**TASK BRIEF:**
If an entry holds a picture, leave the picture out and copy the rest exactly.

Top of ENTRIES SUPPLIED

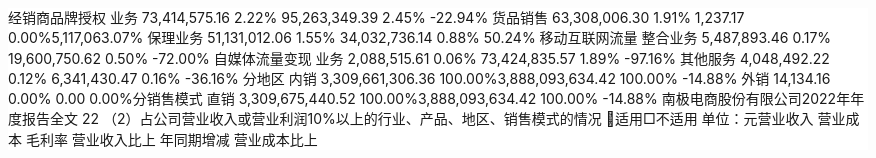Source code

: 经销商品牌授权
业务
73,414,575.16
2.22%
95,263,349.39
2.45%
-22.94%
货品销售
63,308,006.30
1.91%
1,237.17
0.00%5,117,063.07%
保理业务
51,131,012.06
1.55%
34,032,736.14
0.88%
50.24%
移动互联网流量
整合业务
5,487,893.46
0.17%
19,600,750.62
0.50%
-72.00%
自媒体流量变现
业务
2,088,515.61
0.06%
73,424,835.57
1.89%
-97.16%
其他服务
4,048,492.22
0.12%
6,341,430.47
0.16%
-36.16%
分地区
内销
3,309,661,306.36
100.00%3,888,093,634.42
100.00%
-14.88%
外销
14,134.16
0.00%
0.00
0.00%分销售模式
直销
3,309,675,440.52
100.00%3,888,093,634.42
100.00%
-14.88%
南极电商股份有限公司2022年年度报告全文
22
（2）占公司营业收入或营业利润10%以上的行业、产品、地区、销售模式的情况
适用□不适用
单位：元营业收入
营业成本
毛利率
营业收入比上
年同期增减
营业成本比上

Bottom of ENTRIES SUPPLIED

**ANSWER BOX:**
Source code

: 经销商品牌授权
业务
73,414,575.16
2.22%
95,263,349.39
2.45%
-22.94%
货品销售
63,308,006.30
1.91%
1,237.17
0.00%5,117,063.07%
保理业务
51,131,012.06
1.55%
34,032,736.14
0.88%
50.24%
移动互联网流量
整合业务
5,487,893.46
0.17%
19,600,750.62
0.50%
-72.00%
自媒体流量变现
业务
2,088,515.61
0.06%
73,424,835.57
1.89%
-97.16%
其他服务
4,048,492.22
0.12%
6,341,430.47
0.16%
-36.16%
分地区
内销
3,309,661,306.36
100.00%3,888,093,634.42
100.00%
-14.88%
外销
14,134.16
0.00%
0.00
0.00%分销售模式
直销
3,309,675,440.52
100.00%3,888,093,634.42
100.00%
-14.88%
南极电商股份有限公司2022年年度报告全文
22
（2）占公司营业收入或营业利润10%以上的行业、产品、地区、销售模式的情况
适用□不适用
单位：元营业收入
营业成本
毛利率
营业收入比上
年同期增减
营业成本比上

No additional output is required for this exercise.